Elas acrescentaram: 'As mulheres em Gaza nos disseram que rezam pela paz, mas se a paz não for alcançada, a sua oração é por uma morte rápida, enquanto dormem, com seus filhos nos braços.'

Mais de 5.000 crianças palestinas em apenas 46 dias, ou seja, mais de 115 crianças por dia durante um período de seis semanas.

O número de mortes na crise atual excedeu em muito o número total de mortes durante períodos anteriores de escalada, observando que as mortes de 1.653 crianças foram verificadas durante 17 anos de monitoramento e notificação de violações graves entre 2005 e 2022.

Virginia Gamba, Representante do Secretário-Geral para Crianças e Conflitos Armados, retirou Israel da Lista da Vergonha nos últimos quatro anos.

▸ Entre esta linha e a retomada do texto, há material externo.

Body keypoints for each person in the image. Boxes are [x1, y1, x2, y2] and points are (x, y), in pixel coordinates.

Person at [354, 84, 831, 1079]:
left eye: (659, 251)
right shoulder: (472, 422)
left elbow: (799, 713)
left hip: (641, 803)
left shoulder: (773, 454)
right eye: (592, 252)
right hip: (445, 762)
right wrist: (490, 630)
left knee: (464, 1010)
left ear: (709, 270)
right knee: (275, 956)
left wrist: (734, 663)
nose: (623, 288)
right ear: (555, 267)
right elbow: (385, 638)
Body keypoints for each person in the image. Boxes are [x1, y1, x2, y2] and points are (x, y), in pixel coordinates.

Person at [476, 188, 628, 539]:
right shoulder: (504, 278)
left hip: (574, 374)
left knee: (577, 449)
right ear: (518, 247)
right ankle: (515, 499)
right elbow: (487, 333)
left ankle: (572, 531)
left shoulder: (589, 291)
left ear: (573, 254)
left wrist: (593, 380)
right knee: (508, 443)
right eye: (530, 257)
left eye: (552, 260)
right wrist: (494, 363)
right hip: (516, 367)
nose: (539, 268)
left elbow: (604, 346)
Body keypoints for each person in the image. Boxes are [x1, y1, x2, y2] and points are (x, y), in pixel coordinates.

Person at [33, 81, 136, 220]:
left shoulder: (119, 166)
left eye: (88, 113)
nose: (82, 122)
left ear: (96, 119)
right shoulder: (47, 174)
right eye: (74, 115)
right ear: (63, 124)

No entanto, desapareceu do cenário, aparentemente sem se preocupar com isso. Audrey Ozolay, Diretora Geral da UNESCO, emitiu uma declaração sobre o assassinato de 7 jornalistas no início da guerra, mas está ausente desde então. Alice Weremu Nderitu, Conselheira Especial para o Crime de Genocídio Humano, emitiu uma declaração condenando os ataques terroristas em 7 de outubro, mas também desapareceu, aparentemente sem preocupação com o que estava acontecendo em Gaza. Isso reflete a atual situação de posições contraditórias nas Nações Unidas diante do conflito.